Leb-i vasfında sözün biz şekerin çıkaruruz Kani tûtî ki ide cân ile harîdârlıgı

G 561/6

Necâtî Bey, diğer şairlerden farklı olarak papağanın en önemli özelliklerinden biri olan ayna karşısında konuşma öğrenmesin telmih yapar. Tûtîyi çoğu beytinde ayine sözcüğüyle beraber kullanması bu düşüncemizi doğrular niteliktedir. O da diğer şairler gibi onun bir söz ustası olduğunu belirtmeden geçmez. Bütün şairlerde ortak olan kafes, cennet, leb, şeker gibi sözcükleri o da kullanır.

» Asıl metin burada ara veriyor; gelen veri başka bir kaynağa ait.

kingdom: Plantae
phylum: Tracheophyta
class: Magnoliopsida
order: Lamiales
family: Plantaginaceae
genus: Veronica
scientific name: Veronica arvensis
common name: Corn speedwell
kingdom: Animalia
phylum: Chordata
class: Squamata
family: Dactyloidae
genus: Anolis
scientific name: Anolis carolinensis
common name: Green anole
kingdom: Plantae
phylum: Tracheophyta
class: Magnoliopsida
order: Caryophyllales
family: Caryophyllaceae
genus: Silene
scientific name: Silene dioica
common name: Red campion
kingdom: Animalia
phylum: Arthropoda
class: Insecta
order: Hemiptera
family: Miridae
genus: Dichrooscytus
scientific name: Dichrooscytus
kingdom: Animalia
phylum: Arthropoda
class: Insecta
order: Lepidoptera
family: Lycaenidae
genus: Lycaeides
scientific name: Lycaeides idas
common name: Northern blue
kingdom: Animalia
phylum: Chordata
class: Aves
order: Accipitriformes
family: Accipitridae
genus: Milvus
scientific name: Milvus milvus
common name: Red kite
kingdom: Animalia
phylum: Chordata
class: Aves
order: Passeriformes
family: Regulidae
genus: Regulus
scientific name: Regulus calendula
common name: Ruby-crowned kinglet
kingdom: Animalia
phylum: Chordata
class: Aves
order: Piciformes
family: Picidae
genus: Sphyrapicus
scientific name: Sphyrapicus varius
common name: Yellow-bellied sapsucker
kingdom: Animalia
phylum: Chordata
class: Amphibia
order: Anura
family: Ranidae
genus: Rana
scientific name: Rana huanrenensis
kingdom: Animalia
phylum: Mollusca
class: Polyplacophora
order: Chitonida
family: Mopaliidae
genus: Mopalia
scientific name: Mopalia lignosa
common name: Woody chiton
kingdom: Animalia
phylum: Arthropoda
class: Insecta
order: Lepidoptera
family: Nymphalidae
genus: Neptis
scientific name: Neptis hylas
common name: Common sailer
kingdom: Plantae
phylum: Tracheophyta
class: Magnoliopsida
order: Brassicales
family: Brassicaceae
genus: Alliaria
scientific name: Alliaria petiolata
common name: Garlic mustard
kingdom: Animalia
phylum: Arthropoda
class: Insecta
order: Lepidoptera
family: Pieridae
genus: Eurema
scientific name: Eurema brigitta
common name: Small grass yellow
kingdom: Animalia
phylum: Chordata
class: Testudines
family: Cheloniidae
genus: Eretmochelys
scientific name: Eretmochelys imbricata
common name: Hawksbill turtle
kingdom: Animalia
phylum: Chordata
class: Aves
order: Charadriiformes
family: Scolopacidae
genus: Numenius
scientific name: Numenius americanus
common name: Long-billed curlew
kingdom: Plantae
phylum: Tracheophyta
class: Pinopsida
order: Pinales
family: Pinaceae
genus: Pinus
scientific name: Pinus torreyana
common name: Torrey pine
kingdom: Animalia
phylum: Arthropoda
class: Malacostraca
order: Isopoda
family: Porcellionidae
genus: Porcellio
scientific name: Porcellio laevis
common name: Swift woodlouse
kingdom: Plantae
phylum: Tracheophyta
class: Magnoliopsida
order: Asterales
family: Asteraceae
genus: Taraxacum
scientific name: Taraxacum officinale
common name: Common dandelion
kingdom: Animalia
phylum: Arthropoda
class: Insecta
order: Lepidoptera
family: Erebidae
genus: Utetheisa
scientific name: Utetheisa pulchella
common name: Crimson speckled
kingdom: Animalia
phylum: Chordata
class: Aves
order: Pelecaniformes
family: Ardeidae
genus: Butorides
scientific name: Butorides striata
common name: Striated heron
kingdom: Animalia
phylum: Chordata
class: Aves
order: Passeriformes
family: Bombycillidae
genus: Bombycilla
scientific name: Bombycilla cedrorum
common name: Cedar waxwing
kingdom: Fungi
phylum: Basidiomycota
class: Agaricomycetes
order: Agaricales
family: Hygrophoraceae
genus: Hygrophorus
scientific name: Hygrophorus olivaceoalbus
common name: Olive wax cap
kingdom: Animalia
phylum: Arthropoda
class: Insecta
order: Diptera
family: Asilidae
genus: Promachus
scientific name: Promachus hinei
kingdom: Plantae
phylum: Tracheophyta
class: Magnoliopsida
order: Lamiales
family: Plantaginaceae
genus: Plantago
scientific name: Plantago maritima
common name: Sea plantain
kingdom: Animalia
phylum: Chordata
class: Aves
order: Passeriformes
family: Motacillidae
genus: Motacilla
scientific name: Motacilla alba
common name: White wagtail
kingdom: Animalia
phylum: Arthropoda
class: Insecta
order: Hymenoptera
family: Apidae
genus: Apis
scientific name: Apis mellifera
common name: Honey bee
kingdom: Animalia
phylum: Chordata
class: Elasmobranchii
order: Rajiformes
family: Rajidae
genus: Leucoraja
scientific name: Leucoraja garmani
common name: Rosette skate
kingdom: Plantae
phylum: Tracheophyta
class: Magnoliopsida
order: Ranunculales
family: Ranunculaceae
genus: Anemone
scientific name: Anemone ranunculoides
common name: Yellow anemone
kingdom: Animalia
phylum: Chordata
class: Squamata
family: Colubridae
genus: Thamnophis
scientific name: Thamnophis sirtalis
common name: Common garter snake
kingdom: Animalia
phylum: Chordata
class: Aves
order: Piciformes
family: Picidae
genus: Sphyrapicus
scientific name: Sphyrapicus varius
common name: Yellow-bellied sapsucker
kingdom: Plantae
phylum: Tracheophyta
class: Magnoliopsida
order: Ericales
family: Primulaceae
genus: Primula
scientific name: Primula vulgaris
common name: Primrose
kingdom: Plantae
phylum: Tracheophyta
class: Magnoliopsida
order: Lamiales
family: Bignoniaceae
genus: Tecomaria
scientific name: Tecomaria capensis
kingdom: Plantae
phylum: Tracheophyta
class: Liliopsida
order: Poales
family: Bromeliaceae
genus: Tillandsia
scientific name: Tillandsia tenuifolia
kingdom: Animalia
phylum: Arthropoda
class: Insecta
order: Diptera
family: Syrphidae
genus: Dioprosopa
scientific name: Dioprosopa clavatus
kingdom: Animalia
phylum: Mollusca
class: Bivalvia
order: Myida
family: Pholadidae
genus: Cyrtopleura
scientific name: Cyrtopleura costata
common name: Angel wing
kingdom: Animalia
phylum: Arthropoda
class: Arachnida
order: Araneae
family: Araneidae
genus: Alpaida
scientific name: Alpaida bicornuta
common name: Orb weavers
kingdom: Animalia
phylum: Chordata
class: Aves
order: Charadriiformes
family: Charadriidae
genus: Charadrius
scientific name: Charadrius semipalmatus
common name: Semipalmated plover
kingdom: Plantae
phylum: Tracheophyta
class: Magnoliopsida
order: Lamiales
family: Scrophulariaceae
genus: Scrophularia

Şol leblerindeki meges-i anberîn midir Yâ tûtî mi ki buldu şeker-hâne benlerin

G 99/3

Lebin tûtîsi uş Hindûstandan Gelüben teng-i gül-şekker getirdi

G 175/4

Bülbül bigidir kim gül ü gülzâra kavuşdu Tûtî gibidir kim şekeristâne erişdi

G 177/4

Karga şekker kemire yürüye tûtî muhtâc Bülbüle cevr güle hâr zihî devr zihî

G 197/6

Şeyhî, bütün beyitlerinde dilinin tatlılığını ve konuşma özelliğini ön plana çıkarmak amacıyla şeker sözcüğüyle tûtîyi birlikte anar. Şeker dışında diğer dikkate değer nokta ise gül ve bülbülü de zikretmesi bütün beyitlerde.